▸ **TASK DIRECTIONS**: Filter the items below down to the lines that contain the word "підтримала", and copy each of those lines as it appears.

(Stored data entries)
-*-

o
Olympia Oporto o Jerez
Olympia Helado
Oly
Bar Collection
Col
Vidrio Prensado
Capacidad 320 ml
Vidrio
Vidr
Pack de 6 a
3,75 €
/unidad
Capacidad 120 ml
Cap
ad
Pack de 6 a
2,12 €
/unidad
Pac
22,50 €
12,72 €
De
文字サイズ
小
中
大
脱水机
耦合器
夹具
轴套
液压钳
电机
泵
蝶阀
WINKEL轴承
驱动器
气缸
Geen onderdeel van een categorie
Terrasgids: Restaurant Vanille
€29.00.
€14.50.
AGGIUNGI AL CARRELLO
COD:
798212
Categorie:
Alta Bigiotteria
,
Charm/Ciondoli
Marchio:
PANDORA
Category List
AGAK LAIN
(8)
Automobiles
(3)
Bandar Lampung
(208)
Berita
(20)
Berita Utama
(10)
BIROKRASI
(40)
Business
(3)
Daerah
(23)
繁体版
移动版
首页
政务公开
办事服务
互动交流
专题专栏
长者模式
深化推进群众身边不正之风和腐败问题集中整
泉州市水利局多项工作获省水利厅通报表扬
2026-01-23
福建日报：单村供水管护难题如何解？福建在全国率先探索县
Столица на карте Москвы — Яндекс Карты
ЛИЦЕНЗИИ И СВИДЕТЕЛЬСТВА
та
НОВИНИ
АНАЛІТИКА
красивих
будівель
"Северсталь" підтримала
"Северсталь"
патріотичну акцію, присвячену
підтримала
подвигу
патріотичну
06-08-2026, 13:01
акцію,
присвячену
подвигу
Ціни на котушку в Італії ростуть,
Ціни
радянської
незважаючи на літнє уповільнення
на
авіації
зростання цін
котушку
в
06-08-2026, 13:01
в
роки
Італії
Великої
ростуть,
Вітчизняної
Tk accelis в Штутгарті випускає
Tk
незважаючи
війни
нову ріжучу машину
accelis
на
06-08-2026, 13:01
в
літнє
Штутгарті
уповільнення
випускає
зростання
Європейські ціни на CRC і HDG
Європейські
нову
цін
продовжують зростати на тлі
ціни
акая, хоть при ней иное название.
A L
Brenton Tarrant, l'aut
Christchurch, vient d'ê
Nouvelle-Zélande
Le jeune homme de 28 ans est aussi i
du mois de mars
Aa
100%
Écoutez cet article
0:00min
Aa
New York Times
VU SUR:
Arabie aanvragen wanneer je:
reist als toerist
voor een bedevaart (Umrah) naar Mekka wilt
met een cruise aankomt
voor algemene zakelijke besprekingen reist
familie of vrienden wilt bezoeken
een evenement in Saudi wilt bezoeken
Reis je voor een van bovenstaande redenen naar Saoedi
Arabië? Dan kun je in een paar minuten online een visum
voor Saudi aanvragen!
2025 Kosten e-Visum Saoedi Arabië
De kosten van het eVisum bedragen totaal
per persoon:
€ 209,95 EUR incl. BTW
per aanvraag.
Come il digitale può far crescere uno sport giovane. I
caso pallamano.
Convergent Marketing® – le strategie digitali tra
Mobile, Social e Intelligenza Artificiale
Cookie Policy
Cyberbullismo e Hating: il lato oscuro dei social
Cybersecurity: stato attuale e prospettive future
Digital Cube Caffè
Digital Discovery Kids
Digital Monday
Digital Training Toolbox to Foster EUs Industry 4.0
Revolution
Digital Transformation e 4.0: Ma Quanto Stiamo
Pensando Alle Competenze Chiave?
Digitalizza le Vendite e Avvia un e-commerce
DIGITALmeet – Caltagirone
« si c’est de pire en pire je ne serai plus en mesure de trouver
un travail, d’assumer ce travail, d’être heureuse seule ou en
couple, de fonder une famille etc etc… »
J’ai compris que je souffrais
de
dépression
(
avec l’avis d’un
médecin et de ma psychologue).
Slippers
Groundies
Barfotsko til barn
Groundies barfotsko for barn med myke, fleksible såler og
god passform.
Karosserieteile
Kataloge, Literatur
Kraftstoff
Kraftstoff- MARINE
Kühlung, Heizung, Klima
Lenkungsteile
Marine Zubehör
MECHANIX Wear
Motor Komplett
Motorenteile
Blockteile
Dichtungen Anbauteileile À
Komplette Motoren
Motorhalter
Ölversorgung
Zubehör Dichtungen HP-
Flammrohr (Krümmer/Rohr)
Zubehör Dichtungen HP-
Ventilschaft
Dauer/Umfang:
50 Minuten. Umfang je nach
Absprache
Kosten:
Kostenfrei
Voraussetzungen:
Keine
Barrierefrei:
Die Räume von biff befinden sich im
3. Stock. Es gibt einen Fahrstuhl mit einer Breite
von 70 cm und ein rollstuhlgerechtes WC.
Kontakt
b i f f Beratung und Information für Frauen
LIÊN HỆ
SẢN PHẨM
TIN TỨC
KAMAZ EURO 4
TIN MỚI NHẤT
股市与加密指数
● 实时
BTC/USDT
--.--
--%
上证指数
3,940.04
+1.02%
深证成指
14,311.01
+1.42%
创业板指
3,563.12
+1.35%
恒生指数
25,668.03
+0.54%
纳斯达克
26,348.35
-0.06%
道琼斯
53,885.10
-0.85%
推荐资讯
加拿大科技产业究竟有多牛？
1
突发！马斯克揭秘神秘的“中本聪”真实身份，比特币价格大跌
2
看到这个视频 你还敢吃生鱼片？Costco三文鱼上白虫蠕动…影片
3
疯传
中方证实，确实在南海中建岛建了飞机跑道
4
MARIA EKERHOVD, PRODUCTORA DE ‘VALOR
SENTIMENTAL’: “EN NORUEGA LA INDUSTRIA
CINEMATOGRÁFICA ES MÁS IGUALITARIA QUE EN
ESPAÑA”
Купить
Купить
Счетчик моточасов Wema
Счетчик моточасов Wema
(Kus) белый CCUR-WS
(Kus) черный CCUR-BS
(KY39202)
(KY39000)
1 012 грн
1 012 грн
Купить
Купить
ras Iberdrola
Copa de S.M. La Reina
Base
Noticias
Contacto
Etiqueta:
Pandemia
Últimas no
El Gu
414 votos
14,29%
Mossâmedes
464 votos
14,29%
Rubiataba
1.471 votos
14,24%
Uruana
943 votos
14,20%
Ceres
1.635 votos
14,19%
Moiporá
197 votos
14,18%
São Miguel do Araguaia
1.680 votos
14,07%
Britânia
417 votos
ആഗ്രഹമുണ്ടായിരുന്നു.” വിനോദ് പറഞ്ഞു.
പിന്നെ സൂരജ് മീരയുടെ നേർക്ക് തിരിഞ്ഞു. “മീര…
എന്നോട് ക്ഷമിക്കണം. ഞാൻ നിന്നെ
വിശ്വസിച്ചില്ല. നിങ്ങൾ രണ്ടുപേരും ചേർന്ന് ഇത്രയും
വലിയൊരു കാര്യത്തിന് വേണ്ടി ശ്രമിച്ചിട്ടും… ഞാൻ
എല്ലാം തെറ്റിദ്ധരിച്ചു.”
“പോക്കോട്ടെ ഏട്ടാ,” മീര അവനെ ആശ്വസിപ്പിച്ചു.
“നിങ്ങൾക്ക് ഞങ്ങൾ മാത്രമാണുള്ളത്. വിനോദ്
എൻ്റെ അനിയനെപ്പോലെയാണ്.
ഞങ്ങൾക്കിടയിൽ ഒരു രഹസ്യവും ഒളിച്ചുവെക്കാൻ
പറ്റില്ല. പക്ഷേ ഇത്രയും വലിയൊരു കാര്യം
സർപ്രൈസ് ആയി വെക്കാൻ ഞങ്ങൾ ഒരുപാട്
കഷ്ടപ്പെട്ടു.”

-*-

▸ **YOUR RESPONSE**:
"Северсталь" підтримала
підтримала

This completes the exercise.